Newton: The Making of Genius gives off a slight whiff of po-mo grievance-mongering, and I suspect Ms. Fara of feminist sympathies, though for the most part she keeps them decently under control. Here we are, for example, with an exchange between Newton and the astronomer Edmond Halley. Newton, struggling with the Principia, had likened philosophy to "an impertinently litigious lady." If this was so, replied Halley, it was a lady "whose favors you have so much reason to boast of." This is too much for Ms. Fara, who lets fly with a blast at "the gendered foundations of academic science, in which knowledge is pursued by celibate males unveiling the secrets of female nature." Possibly so: but surely this is a little hard on Sir Isaac, considering how little actual ladies had to fear from his attentions. It is difficult to see how Newton fits into the core feminist theory that "all men are rapists" without stretching metaphors to breaking point.
These slight and occasional deformations aside, this is an excellent survey of Newton's reputation from all angles. The book is nicely produced, with a good index, plentiful notes, and a vast bibliography.
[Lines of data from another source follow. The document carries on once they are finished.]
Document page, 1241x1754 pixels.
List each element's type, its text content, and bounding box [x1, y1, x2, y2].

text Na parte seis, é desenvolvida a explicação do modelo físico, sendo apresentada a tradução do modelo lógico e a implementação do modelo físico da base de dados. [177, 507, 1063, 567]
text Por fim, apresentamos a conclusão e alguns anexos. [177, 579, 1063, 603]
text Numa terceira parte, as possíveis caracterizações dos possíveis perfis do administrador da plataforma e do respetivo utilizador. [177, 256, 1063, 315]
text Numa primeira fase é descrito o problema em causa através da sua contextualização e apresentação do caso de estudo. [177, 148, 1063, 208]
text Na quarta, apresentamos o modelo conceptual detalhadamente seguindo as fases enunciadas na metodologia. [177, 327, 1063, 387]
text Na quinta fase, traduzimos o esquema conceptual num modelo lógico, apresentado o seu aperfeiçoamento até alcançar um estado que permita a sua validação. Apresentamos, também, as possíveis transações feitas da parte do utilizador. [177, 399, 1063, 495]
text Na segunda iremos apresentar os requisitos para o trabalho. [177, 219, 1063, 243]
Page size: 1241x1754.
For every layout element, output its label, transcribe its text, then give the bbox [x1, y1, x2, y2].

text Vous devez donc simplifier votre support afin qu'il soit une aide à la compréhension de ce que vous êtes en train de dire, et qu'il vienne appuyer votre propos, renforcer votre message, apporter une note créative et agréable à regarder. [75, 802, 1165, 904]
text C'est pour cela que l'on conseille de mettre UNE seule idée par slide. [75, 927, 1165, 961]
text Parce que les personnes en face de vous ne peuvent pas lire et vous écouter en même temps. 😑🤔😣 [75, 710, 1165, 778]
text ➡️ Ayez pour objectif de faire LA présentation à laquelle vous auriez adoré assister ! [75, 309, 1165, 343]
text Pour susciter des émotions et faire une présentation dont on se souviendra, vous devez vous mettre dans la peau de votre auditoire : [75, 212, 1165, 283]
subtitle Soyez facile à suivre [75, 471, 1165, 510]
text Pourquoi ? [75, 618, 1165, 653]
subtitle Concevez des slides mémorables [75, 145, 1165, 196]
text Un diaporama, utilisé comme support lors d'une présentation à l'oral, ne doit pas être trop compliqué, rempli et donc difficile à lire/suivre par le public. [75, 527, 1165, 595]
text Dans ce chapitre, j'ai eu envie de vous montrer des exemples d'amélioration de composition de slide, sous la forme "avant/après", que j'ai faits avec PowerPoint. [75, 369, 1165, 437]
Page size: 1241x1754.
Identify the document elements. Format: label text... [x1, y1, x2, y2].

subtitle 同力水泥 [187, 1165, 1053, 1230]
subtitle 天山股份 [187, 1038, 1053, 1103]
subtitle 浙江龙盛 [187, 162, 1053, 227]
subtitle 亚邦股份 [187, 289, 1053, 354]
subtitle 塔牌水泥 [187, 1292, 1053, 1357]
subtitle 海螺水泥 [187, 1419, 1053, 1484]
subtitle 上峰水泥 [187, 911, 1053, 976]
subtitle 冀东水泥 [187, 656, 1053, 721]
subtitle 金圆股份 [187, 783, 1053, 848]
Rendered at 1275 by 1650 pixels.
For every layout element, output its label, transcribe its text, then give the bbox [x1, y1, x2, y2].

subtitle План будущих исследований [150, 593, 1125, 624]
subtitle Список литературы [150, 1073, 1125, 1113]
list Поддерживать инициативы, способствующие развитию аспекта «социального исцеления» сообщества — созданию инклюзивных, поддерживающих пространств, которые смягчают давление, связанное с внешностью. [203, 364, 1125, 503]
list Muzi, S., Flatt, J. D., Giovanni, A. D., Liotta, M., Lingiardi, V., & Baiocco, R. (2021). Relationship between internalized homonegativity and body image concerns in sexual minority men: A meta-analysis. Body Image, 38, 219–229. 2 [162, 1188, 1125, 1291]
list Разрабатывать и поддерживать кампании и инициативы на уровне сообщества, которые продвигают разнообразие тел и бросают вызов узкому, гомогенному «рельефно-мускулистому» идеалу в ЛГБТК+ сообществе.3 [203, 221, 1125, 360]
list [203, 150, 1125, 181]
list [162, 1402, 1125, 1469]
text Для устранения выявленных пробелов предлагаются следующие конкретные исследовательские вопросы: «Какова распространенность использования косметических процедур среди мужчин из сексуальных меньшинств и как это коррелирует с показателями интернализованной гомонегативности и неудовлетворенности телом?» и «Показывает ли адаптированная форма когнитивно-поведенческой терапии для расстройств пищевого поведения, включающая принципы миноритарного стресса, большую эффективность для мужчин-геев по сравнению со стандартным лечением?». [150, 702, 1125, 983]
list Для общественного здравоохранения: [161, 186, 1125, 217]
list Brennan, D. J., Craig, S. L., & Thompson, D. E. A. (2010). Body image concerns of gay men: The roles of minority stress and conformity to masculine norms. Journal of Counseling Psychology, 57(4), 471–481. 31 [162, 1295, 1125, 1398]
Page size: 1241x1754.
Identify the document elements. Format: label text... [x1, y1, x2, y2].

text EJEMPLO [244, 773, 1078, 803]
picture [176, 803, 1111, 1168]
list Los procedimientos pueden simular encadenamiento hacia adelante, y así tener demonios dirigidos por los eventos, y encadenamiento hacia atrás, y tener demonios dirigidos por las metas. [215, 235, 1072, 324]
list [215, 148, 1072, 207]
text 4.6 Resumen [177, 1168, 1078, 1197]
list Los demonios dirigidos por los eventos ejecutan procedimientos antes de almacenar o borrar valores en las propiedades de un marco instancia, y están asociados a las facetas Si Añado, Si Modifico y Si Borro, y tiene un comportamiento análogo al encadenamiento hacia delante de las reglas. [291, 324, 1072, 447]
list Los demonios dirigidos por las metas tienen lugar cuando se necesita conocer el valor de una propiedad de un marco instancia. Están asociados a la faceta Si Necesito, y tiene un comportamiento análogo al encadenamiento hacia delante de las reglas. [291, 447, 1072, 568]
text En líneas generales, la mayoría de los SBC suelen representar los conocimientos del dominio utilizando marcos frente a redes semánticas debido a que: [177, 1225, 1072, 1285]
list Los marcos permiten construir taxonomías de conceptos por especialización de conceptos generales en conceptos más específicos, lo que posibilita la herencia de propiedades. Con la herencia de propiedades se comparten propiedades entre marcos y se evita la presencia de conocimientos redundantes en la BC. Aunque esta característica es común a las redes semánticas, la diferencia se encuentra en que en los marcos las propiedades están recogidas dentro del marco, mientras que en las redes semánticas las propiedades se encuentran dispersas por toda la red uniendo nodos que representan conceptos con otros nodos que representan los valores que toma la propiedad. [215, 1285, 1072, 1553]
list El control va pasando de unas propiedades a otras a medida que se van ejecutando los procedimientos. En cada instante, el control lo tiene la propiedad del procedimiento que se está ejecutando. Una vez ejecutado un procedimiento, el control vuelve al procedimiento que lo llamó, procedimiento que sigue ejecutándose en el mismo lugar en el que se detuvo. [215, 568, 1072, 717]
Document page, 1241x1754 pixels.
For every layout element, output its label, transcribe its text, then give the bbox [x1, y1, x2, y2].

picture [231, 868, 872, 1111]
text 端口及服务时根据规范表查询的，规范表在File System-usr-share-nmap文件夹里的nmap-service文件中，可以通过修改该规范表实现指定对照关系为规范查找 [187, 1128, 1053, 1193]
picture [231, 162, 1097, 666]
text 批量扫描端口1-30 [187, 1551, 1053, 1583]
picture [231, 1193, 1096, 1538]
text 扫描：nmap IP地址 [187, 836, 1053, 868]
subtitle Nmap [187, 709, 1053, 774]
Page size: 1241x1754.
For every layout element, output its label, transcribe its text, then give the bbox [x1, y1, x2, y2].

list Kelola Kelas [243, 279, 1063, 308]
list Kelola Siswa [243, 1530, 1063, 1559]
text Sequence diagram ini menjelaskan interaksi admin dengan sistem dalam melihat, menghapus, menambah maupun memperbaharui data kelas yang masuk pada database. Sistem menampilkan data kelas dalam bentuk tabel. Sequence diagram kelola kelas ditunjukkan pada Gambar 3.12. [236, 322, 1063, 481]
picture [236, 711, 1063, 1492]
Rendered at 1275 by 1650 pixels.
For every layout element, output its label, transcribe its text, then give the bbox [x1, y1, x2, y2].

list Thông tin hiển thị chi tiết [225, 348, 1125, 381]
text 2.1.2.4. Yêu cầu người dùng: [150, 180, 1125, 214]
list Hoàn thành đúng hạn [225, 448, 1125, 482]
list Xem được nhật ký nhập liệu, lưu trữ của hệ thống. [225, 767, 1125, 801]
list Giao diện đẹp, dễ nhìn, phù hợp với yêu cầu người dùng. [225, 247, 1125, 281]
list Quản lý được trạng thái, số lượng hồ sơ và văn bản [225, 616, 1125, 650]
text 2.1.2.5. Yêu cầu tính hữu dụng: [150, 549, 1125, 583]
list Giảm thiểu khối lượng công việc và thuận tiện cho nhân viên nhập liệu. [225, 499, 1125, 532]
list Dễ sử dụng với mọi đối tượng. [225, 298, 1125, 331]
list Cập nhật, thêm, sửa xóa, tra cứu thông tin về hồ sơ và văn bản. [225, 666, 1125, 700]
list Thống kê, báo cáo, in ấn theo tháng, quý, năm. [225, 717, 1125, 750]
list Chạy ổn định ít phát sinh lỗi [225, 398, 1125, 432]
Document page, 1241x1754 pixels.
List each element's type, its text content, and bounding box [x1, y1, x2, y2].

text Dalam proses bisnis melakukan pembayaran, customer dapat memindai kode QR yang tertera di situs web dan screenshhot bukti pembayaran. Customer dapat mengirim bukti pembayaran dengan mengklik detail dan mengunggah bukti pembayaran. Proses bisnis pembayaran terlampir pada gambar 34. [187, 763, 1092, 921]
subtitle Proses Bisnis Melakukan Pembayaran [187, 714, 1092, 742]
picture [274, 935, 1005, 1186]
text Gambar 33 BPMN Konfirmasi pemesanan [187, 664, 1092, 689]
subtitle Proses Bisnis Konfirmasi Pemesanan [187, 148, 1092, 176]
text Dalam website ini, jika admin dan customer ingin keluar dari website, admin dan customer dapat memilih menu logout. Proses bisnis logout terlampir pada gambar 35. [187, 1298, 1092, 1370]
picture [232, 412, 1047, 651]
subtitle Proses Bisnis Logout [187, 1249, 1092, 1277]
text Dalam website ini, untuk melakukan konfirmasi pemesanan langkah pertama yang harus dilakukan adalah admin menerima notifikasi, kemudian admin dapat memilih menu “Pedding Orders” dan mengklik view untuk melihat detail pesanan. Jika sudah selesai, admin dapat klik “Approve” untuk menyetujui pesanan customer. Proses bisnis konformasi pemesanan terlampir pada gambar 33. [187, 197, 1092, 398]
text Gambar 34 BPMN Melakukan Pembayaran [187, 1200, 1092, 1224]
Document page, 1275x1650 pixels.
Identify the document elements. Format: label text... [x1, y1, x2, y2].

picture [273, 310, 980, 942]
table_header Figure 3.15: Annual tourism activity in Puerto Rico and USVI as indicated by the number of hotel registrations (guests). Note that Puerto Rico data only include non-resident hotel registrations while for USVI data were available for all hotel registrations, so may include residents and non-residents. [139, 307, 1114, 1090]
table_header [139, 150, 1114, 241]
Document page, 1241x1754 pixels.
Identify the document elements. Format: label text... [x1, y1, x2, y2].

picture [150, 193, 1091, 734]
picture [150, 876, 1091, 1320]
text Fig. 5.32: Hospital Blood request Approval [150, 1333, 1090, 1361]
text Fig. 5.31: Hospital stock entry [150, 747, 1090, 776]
Factual errors are few: the Academicians in Gulliver's Travels were making sunbeams out of cucumbers, not vice versa, … but I spotted nothing more consequential than that. The argument is seasoned with a pleasant sprinkling of curious little facts. Did you know that at the time of his death — he was 84 — Newton had lost only one tooth? That the tree from which the celebrated apple fell was made into a chair? That John Maynard Keynes was a keen collector of Newton's alchemical manuscripts? That British partisans of Newton vented their patriotic pride in Newtonian drinking songs?
The atoms of [Des]Cartes Sir Isaac destroyed;
Leibniz pilfered our countryman's fluxions;
Newton found out attraction, and prov'd nature's void
Spite of prejudic'd Plenum's constructions.
Gravitation can boast,
In the form of my toast,
More power than all of them knew, Sir.
Are Cambridge undergraduates toasting confusion to the Queen's enemies with songs about Stephen Hawking? I doubt it. One can't help feeling that some of the fun has gone out of science.